One friend who worked in the wood shop fashioned a crude menorah of pressed wood from a box for Sharansky. He lit in the barracks on the first night of Chanukah and on several subsequent nights, until a KGB collaborator turned him in and the menorah was confiscated. “The head of the camp called me in and told me, ‘This is not a synagogue; you were brought here for punishment, not for praying,’” recalled Sharansky, who promptly embarked on a hunger strike.

The hunger strike made the camp leaders nervous because a commission from Moscow was expected to arrive shortly. On the last night of Chanukah, Sharansky told the head of the camp, “You want me to stop the hunger strike? You give me back my menorah and bring me nine candles. I’ll say the prayers and you say, ‘Amen.’”

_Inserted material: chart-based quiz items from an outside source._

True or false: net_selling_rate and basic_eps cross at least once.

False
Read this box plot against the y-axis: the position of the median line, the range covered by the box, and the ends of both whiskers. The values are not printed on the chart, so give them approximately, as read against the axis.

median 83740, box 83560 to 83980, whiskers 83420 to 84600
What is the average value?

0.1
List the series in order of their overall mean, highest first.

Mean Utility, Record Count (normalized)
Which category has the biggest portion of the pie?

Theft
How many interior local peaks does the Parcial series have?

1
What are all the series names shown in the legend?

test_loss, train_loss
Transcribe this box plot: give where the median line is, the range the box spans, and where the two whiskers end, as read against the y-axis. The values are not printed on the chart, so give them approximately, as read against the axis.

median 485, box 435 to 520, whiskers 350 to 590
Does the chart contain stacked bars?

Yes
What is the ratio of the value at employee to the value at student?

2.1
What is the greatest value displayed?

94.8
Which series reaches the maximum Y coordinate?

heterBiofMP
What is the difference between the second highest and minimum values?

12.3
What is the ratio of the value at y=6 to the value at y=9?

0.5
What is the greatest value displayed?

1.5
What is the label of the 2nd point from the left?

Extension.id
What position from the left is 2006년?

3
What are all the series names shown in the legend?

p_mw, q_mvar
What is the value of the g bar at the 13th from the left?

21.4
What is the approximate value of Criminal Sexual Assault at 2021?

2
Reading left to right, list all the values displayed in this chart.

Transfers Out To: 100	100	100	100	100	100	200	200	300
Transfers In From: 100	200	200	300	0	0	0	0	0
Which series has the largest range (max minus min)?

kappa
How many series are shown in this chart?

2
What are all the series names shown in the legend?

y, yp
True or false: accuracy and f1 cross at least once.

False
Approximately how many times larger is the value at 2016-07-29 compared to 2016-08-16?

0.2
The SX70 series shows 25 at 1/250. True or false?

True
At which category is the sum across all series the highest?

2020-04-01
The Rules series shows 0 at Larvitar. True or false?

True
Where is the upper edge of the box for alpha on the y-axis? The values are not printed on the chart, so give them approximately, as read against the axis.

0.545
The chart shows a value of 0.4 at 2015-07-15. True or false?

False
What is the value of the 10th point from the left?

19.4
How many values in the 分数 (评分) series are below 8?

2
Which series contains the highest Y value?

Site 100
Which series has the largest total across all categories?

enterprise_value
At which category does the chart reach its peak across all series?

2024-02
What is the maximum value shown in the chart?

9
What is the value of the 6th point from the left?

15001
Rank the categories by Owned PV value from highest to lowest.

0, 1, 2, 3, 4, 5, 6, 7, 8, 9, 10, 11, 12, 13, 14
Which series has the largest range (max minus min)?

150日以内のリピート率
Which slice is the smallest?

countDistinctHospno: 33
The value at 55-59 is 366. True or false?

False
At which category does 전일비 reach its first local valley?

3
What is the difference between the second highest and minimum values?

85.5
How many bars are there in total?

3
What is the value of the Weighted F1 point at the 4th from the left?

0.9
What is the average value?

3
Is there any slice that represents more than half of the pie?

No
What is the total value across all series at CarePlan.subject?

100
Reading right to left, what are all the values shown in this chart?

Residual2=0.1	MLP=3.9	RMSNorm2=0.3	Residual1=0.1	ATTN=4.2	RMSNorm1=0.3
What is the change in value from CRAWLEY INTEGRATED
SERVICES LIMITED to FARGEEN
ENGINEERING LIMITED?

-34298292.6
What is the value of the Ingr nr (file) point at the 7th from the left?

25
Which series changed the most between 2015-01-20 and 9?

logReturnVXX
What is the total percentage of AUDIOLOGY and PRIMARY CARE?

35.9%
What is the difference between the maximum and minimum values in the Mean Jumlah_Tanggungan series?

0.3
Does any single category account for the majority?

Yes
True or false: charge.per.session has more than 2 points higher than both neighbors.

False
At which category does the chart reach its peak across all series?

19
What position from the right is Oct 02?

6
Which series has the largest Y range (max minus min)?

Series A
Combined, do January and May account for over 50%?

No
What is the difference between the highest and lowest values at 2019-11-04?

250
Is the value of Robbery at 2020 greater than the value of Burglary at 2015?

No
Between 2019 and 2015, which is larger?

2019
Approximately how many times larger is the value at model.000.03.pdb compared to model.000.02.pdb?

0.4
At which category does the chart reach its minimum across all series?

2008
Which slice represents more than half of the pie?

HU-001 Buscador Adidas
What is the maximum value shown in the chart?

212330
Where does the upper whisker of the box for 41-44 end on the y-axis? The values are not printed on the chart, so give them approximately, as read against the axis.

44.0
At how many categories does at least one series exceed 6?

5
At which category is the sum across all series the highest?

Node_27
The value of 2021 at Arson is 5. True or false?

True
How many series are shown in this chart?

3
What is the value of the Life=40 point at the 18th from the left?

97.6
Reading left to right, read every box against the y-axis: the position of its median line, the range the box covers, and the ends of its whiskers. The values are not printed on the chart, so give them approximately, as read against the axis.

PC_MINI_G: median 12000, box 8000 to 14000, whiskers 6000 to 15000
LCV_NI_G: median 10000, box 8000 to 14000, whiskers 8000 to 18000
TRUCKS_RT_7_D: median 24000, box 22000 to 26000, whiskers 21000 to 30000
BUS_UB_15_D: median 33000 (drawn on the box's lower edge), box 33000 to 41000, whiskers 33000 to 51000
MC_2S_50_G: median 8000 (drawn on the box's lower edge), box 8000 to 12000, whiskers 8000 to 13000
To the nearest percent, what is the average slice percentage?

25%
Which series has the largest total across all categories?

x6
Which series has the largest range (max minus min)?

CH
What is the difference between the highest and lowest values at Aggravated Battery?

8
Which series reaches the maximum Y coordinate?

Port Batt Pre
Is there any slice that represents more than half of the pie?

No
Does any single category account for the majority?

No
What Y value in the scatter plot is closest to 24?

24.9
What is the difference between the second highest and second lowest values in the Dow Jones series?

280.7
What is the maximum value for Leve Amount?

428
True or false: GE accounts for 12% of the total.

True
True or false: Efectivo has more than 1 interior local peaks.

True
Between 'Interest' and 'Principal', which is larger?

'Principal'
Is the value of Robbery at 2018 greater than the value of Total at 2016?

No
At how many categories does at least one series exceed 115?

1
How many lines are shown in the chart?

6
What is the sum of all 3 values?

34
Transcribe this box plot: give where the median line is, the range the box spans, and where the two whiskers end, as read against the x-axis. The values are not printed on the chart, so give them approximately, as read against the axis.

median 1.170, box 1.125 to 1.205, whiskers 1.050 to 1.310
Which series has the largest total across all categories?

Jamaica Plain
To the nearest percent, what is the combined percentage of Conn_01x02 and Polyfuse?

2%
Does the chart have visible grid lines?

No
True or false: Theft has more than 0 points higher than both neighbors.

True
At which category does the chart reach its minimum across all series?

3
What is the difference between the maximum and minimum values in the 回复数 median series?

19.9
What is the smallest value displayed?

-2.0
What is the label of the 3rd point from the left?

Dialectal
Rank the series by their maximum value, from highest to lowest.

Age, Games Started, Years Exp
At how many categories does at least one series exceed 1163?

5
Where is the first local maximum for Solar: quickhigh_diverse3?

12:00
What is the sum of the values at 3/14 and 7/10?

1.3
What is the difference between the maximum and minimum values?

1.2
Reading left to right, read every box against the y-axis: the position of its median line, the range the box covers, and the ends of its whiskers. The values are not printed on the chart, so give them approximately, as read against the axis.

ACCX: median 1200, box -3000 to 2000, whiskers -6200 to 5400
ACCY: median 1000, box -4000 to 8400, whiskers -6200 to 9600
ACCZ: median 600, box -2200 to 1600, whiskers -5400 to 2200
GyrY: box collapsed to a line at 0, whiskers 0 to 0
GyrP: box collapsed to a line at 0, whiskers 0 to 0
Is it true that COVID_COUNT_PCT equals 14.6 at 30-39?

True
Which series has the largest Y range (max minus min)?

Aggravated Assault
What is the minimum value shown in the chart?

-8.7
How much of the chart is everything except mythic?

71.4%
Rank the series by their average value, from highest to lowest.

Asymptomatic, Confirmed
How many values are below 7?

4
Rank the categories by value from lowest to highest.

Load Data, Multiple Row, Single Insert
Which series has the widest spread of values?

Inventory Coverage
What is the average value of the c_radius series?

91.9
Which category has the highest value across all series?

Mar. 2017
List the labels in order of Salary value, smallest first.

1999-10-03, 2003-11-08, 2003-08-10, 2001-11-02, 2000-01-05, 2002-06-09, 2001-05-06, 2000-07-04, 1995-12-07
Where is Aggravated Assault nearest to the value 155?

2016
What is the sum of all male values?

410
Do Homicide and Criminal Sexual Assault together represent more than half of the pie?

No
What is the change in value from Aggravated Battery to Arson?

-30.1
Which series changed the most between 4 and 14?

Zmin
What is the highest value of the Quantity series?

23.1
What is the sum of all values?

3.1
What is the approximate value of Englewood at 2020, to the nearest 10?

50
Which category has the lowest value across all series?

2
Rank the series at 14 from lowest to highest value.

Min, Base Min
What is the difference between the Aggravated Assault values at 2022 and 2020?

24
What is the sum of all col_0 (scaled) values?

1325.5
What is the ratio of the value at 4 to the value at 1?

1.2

Which is exactly what happened. “I prayed the day would come when we will celebrate our freedom in Jerusalem and that all our enemies will hear our prayer and say, ‘Amen,’” said Sharansky. Since the prayer was in Hebrew, the head of the camp didn’t understand a word but just kept saying “Amen.” The next day, after the commission had come and gone, Sharansky was sent back to the camp’s prison.

The light from all the menorahs throughout time continues to shine down through Jewish history, said Rabbi Shmuel Rabinowitz, the rabbi in charge of the Western Wall and other Israeli holy sites. Every year, after lighting the official Western Wall chanukiah, Rabinowitz returns home to light the small silver one his in-laws gave him for his wedding 25 years ago. “A little bit of light takes away all the darkness,” the rabbi said. “And this year, more than ever, we need the light. As a people we need to be united and together, with no fighting or disagreement. We Jews need to connect through this light to the spirit of Chanukah and to each other.”

Rabinowitz added: “At a time of so much darkness, we need to also connect to the power of our Jewish tradition. The light has the power to bring us back to it and to unify us.”

 The chanukiah at the home of Rabbi Yehoshua Fass, co-founder and executive director of the Nefesh B’Nefesh aliyah agency, came with his wife Batsheva’s grandfather all the way to America from Germany, where he purchased it after the war. “He had lost everything but gathered whatever he could to buy a semblance of Judaism, which for him was a sign of rebuilding and hope,” said Fass. “And now that it has been passed down to the fourth generation in our family, it also reminds us that Jewish history is still being written and Israel is the homeland for tomorrow’s generations of our people.”

“Each night when we add a candle and the light grows steadily stronger, we realize once again the importance of being here in Israel, the only place in the world that is truly ours,” Fass added. “Like the miracle of Chanukah, this mini miracle of our ability to return home to Israel is something that we want to publicize to the entire Jewish world.”